“Well,” she asked, “how are you feeling, Mr. Ledsam?”
“As though I had spent half-an-hour in Hell,” he answered.
She screamed with laughter.
“Hear this man,” she called out, “who will send any poor ragamuffin to the gallows if his fee is large enough! Of course,” she added, turning back to him, “I ought to remember you are a normal person and to-night’s entertainment was not for normal persons. For myself I am grateful to Sir Timothy. For a few moments of this aching aftermath of life, I forgot.”
Suddenly all the lights around the launch flamed out, the music stopped. Sir Timothy came up on deck. On either side of him was a man in ordinary dinner clothes. The babel of voices ceased. Everyone was oppressed by some vague likeness. A breathless silence ensued.
“Ladies and gentlemen,” Sir Timothy said, and once more the smile upon his lips assumed its most mocking curve, “let me introduce you to the two artists who have given us to-night such a realistic performance, Signor Guiseppe Elito and Signor Carlos Marlini. I had the good fortune,” he went on, “to witness this very marvellous performance in a small music-hall at Palermo, and I was able to induce the two actors to pay us a visit over here. Steward, these gentlemen will take a glass of champagne.”
The two Sicilians raised their glasses and bowed expectantly to the little company. They received, however, a much greater tribute to their performance than the applause which they had been expecting. There reigned everywhere a deadly, stupefied silence. Only a half-stifled sob broke from Lady Cynthia’s lips as she leaned over the rail, her face buried in her hands, her whole frame shaking.
Francis and Margaret sat in the rose garden on the following morning. Their conversation was a little disjointed, as the conversation of lovers in a secluded and beautiful spot should be, but they came back often to the subject of Sir Timothy.

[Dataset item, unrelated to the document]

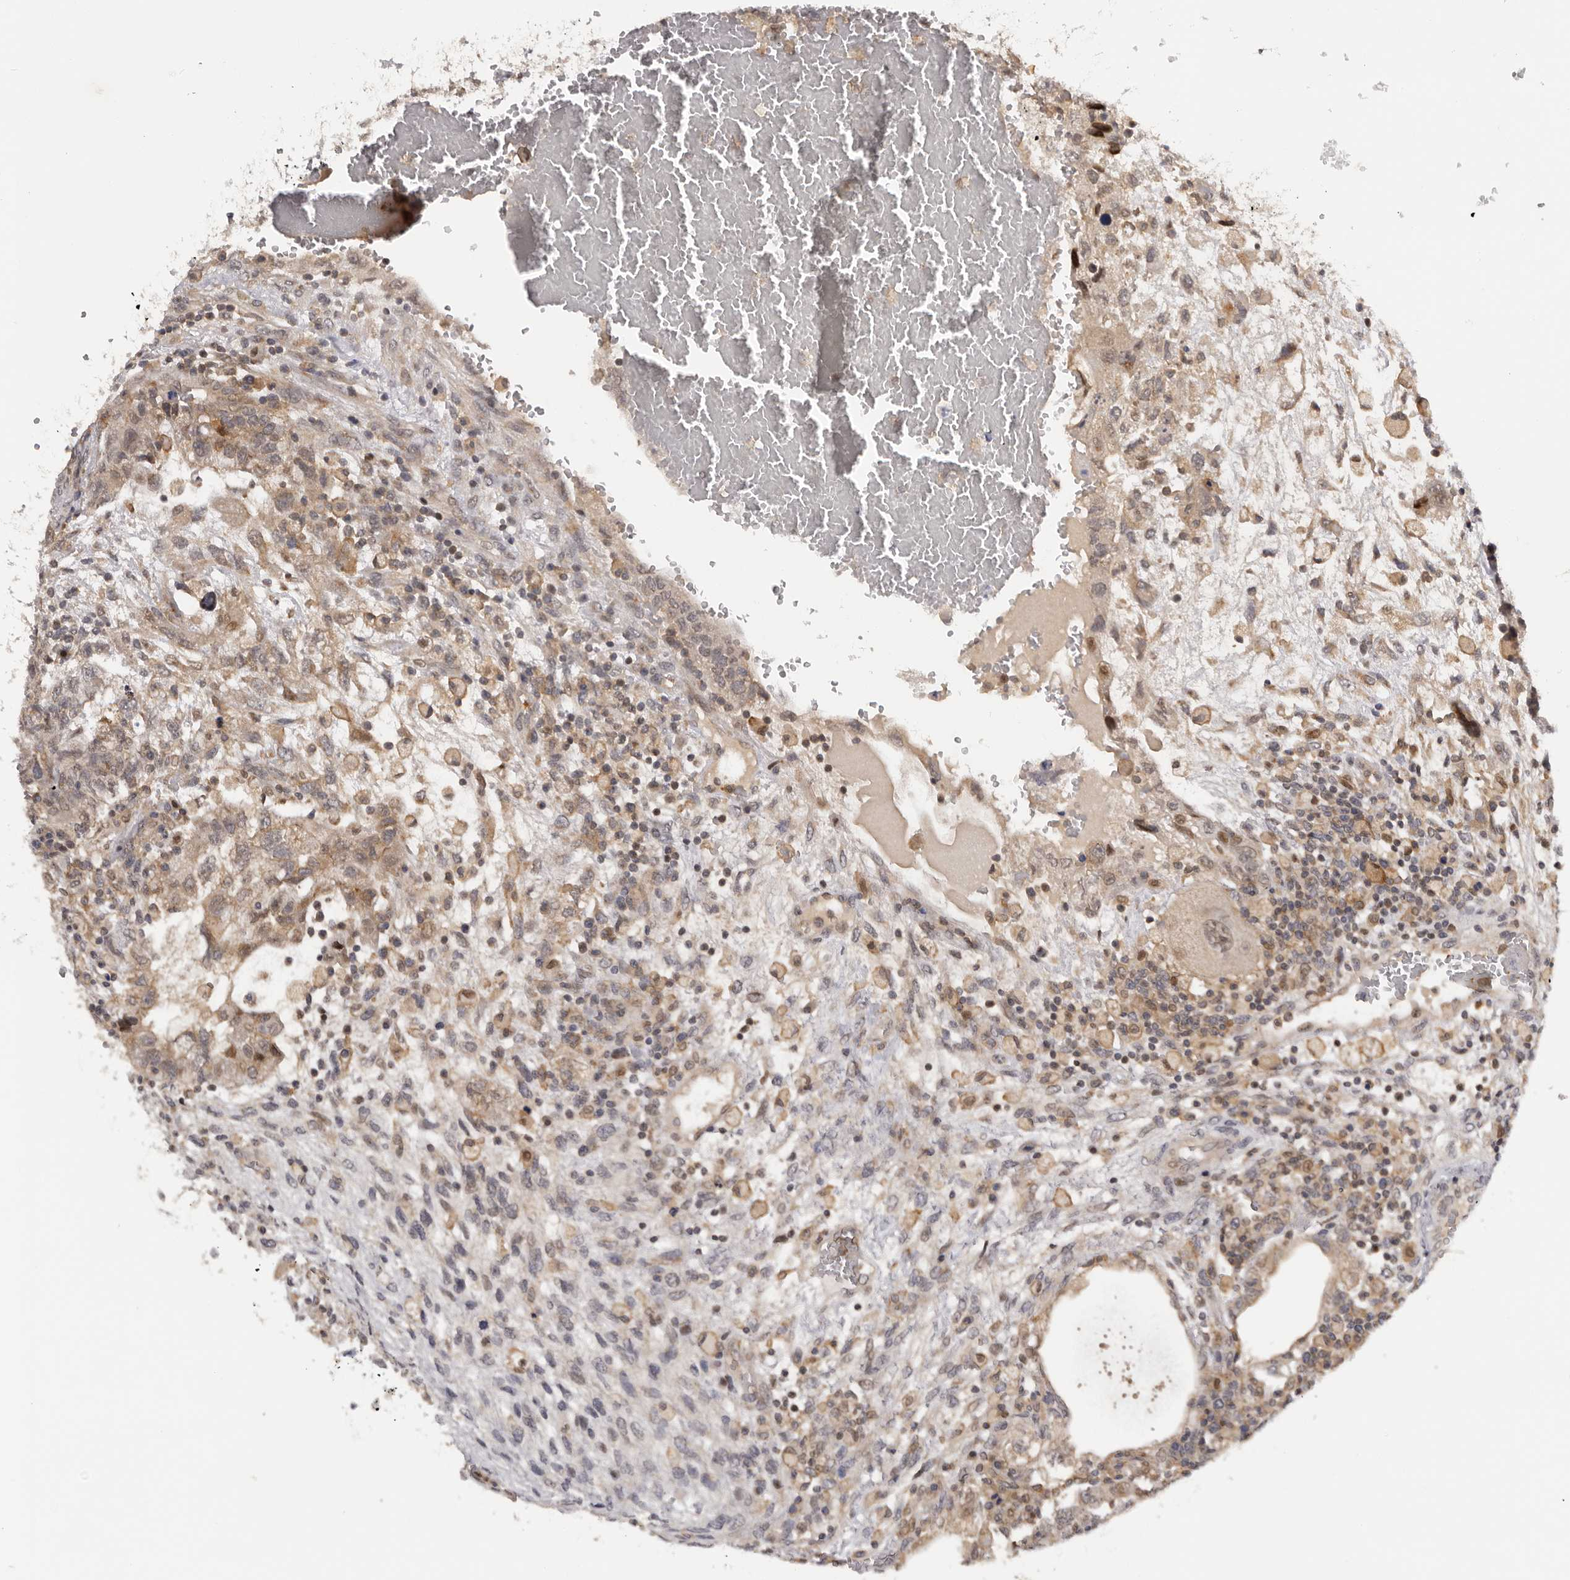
{"staining": {"intensity": "weak", "quantity": "<25%", "location": "cytoplasmic/membranous"}, "tissue": "testis cancer", "cell_type": "Tumor cells", "image_type": "cancer", "snomed": [{"axis": "morphology", "description": "Carcinoma, Embryonal, NOS"}, {"axis": "topography", "description": "Testis"}], "caption": "A high-resolution micrograph shows immunohistochemistry (IHC) staining of testis cancer (embryonal carcinoma), which demonstrates no significant positivity in tumor cells.", "gene": "KIF2B", "patient": {"sex": "male", "age": 36}}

“If I have misunderstood your father,” Francis, declared, “and I admit that I have, it has been to some extent his own fault. To me he was always the deliberate scoffer against any code of morals, a rebel against the law even if not a criminal in actual deeds. I honestly believed that The Walled House was the scene of disreputable orgies, that your father was behind Fairfax in that cold-blooded murder, and that he was responsible in some sinister way for the disappearance of Reggie Wilmore. Most of these things seem to have been shams, like the fight last night.”
She moved uneasily in her place.
“I am glad I did not see that,” she said, with a shiver.
“I think,” he went on, “that the reason why your father insisted upon Lady Cynthia’s and my presence there was that he meant it as a sort of allegory. Half the vices in life he claims are unreal.”